- _REQUEST A_
Retype every one of the saved data entry rows that follow the arms treaty article below, line for line and without alteration, leaving out the pictures.

- _READING PASSAGE_
====

Obama, Medvedev Agree on Nuclear Arms Pact

APPresident Barack Obama announcing a new nuclear arms reduction treaty with Russia in Washington on Friday.

WASHINGTON — Presidents Barack Obama and Dmitry Medvedev sealed a landmark arms-control treaty on Friday to slash their countries' nuclear arsenals by a third. They will sign it on April 8 in Prague.

After months of deadlock and delay, a breakthrough deal on a replacement for the Cold War-era Strategic Arms Reduction Treaty marked Obama's most significant foreign policy achievement since taking office and also bolsters his effort to "reset" ties with Moscow.

What's in the Treaty?

Presidents Barack Obama and Dmitry Medvedev sealed an agreement Friday for a landmark nuclear arms reduction treaty. Here are details about the treaty, why it is important and the path to its ratification in the United States:

Reset in Relations
The new treaty is a successor to the 1991 Strategic Arms Reduction Treaty, which expired in December. But perhaps more important, it is seen as a major step to improving Russian-U.S. relations after years of tension that peaked following Russia's war with U.S.-supported Georgia in 2008.
Obama and Medvedev plan to sign the treaty April 8 in Prague, where the U.S. president last year made a major speech outlining his vision for eventually ridding the world of nuclear weapons.

Cuts Deployed Warheads
The new treaty reduces the numbers of deployed warheads from previously agreed levels, but it still leaves Russia and the United States with enough nuclear weapons to easily assure their mutual annihilation.

====

Saved data entries
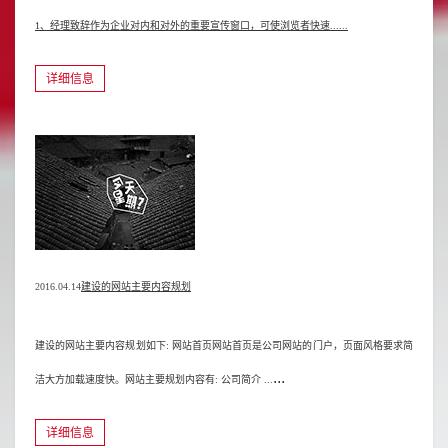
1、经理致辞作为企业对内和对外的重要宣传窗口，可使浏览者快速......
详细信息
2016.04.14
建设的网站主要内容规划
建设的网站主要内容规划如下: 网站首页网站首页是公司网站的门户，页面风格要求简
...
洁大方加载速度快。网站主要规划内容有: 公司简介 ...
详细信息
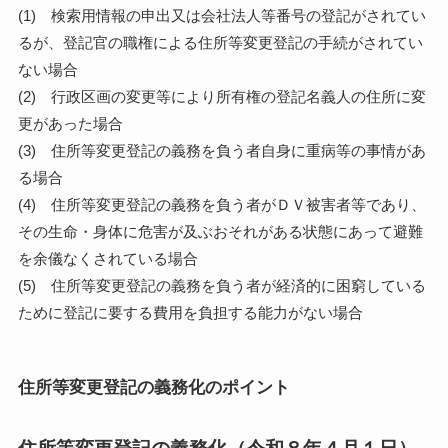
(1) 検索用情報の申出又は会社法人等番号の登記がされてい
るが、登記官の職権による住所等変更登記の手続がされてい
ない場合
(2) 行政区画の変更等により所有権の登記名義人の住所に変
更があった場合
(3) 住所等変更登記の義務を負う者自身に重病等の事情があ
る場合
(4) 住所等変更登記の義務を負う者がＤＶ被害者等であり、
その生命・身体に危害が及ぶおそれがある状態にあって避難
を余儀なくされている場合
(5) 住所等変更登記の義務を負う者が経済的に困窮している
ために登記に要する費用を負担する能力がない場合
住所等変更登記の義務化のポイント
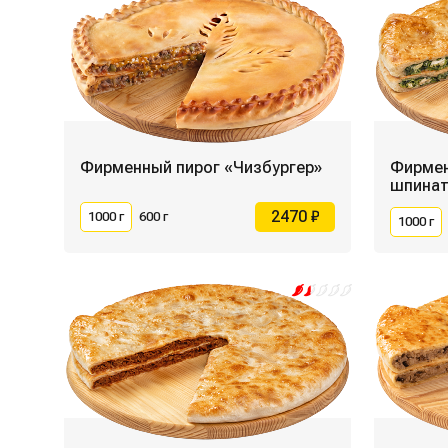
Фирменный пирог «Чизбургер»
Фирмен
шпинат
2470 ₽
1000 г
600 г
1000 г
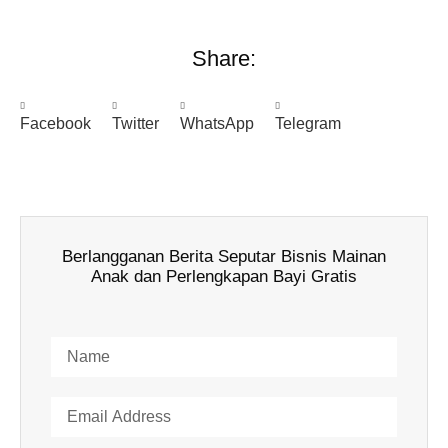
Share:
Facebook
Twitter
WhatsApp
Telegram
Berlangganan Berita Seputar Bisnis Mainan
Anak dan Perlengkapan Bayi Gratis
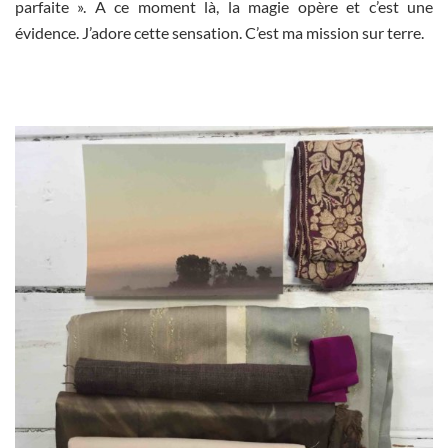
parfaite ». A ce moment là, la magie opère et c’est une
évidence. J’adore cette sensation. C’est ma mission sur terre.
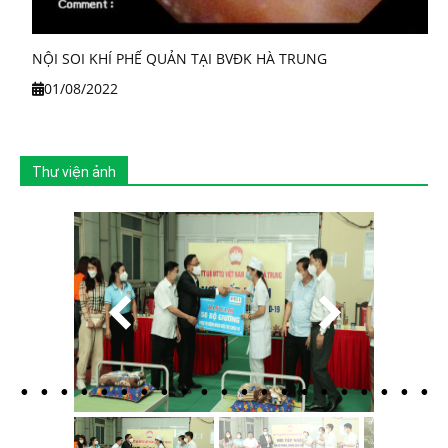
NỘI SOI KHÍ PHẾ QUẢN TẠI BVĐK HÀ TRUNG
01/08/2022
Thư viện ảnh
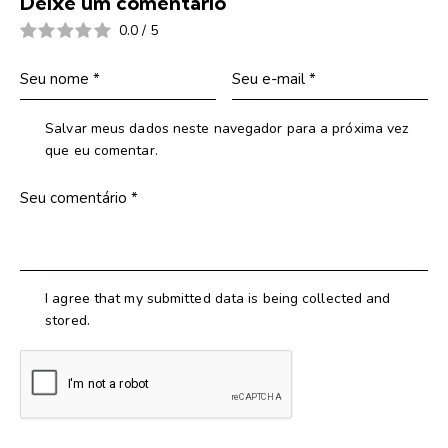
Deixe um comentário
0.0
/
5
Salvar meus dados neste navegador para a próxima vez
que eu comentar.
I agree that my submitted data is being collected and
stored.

====

- _REQUEST B_
Echo the part of the arms treaty article above between "Obama, Medvedev Agree" and "Washington on Friday.", inclusive, without changing a word.

- _WRITTEN SOLUTION A_
1、经理致辞作为企业对内和对外的重要宣传窗口，可使浏览者快速......
详细信息
2016.04.14
建设的网站主要内容规划
建设的网站主要内容规划如下: 网站首页网站首页是公司网站的门户，页面风格要求简
...
洁大方加载速度快。网站主要规划内容有: 公司简介 ...
详细信息
(1) 検索用情報の申出又は会社法人等番号の登記がされてい
るが、登記官の職権による住所等変更登記の手続がされてい
ない場合
(2) 行政区画の変更等により所有権の登記名義人の住所に変
更があった場合
(3) 住所等変更登記の義務を負う者自身に重病等の事情があ
る場合
(4) 住所等変更登記の義務を負う者がＤＶ被害者等であり、
その生命・身体に危害が及ぶおそれがある状態にあって避難
を余儀なくされている場合
(5) 住所等変更登記の義務を負う者が経済的に困窮している
ために登記に要する費用を負担する能力がない場合
住所等変更登記の義務化のポイント
Фирменный пирог «Чизбургер»
Фирмен
шпинат
2470 ₽
1000 г
600 г
1000 г
Share:
Facebook
Twitter
WhatsApp
Telegram
Berlangganan Berita Seputar Bisnis Mainan
Anak dan Perlengkapan Bayi Gratis
parfaite ». A ce moment là, la magie opère et c’est une
évidence. J’adore cette sensation. C’est ma mission sur terre.
NỘI SOI KHÍ PHẾ QUẢN TẠI BVĐK HÀ TRUNG
01/08/2022
Thư viện ảnh
Deixe um comentário
0.0
/
5
Salvar meus dados neste navegador para a próxima vez
que eu comentar.
I agree that my submitted data is being collected and
stored.

- _WRITTEN SOLUTION B_
Obama, Medvedev Agree on Nuclear Arms Pact

APPresident Barack Obama announcing a new nuclear arms reduction treaty with Russia in Washington on Friday.